Os destinos da Amazônia passaram pelo Rio Grande do Sul. Foi há cerca de três meses, durante uma conversa, na Cúria Metropolitana, entre o arcebispo Dom Jaime Spengler e o comandante do Exército, general Edson Pujol. Ao redor de uma longa mesa de madeira, representantes das duas instituições – Igreja e Forças Armadas – conversaram sobre o Sínodo da Amazônia, um assunto que crescerá até outubro. É quando começa, em Roma, o encontro do Papa Francisco com os bispos da região, que se estende por nove países. Serão 21 dias de debates sobre temas centrados em dois eixos: evangelização e preservação ambiental. É aí que começam as preocupações dos militares brasileiros. No dia 12 de fevereiro, o general Augusto Heleno, ministro do Gabinete de Segurança Institucional do governo Bolsonaro, tornou pública uma posição que não é só dele: "Da Amazônia brasileira, quem cuida é o Brasil".

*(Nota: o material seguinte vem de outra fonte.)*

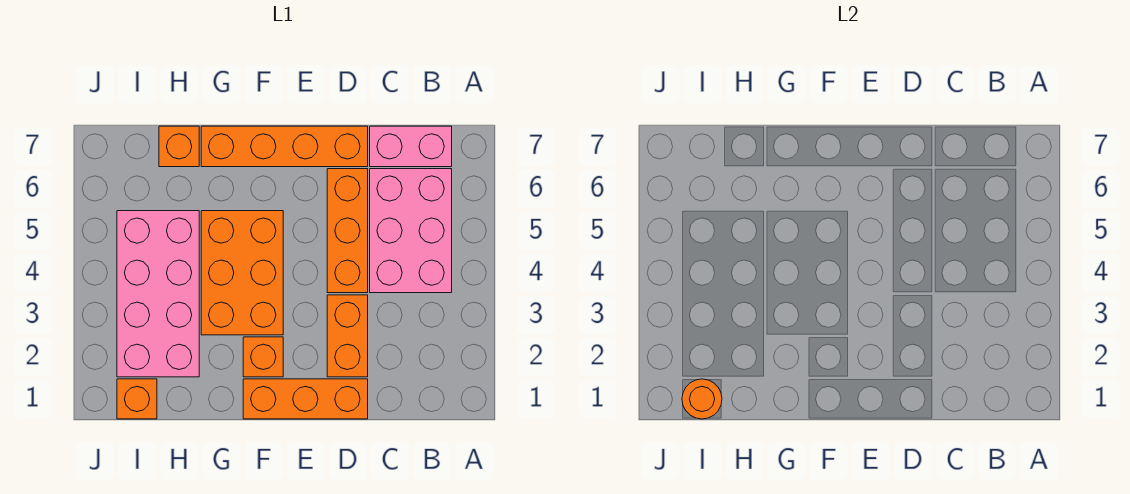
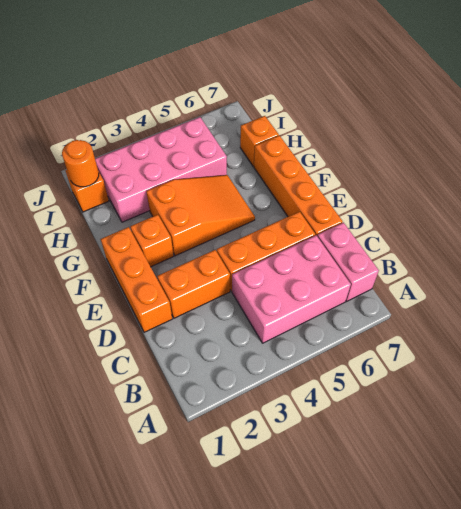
orange brick F3:G5 level 1 -> orange slope F3:G5 level 1 top 3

Na mesma sala em que se encontrou com a cúpula do Exército, Dom Jaime Spengler manuseia o documento que servirá de base para o sínodo. O Instrumentum Laboris é um calhamaço de folhas impressas e com dezenas de anotações à caneta. "Não há motivo para qualquer preocupação quanto à soberania brasileira" garante. De fato, a preocupação do Papa Francisco com a região tem focos bem definidos.
A presença crescente de outras seitas e correntes religiosas, a maioria cristãs, vem desafiando a importância da Igreja na região. Além disso, o papa é verdadeiramente sensível a temas como aquecimento global e desmatamento. São preocupações legítimas, mas que, na visão estritamente política, podem ser confundidas com pautas da esquerda.
Dom Jaime, um dos principais líderes católicos no Brasil, repete o que vem dizendo, inclusive ao comando do Exército. A lógica da Igreja é outra, voltada sim à defesa dos pobres e dos vulneráveis, mas sem viés partidário.
O debate transparente, democrático e público entre Forças Armadas e religiosos é apenas um dos pontos de pressão gerados pelo Sínodo da Amazônia, que tem como lema "Novos caminhos para a Igreja e para uma ecologia integral". Setores invisíveis e poderosos já se movimentam há dois anos, quando o encontro começou a tomar forma. Indústria farmacêutica, agronegócio, ambientalistas, mineradoras, partidos políticos, ongs, indústria do petróleo e indústria química são alguns dos interessados no resultado da assembleia. Mesmo entre os fiéis à Roma, o tema encontra posições diferentes.
O Instituto Plinio Corrêa de Oliveira, "entidade civil de inspiração católica", percorre nesse momento os Estados amazônicos com um abaixo-assinado em defesa da soberania brasileira na região, onde a Igreja ainda representa a maioria das populações urbanas.
Os sínodos culminam com a aprovação de um documento construído ao longo de três semanas de debates presenciais. Em posse dele, o papa pode ou não emitir uma exortação – um chamado à ação que serve de orientação para a gigantesca estrutura capitalizada de paróquias e líderes religiosos. No caso da Amazônia, as análises convergem para a certeza de que o Papa Francisco se pronunciará de forma concreta e objetiva em um documento pós-sinodal. E aí, cada palavra fará diferença.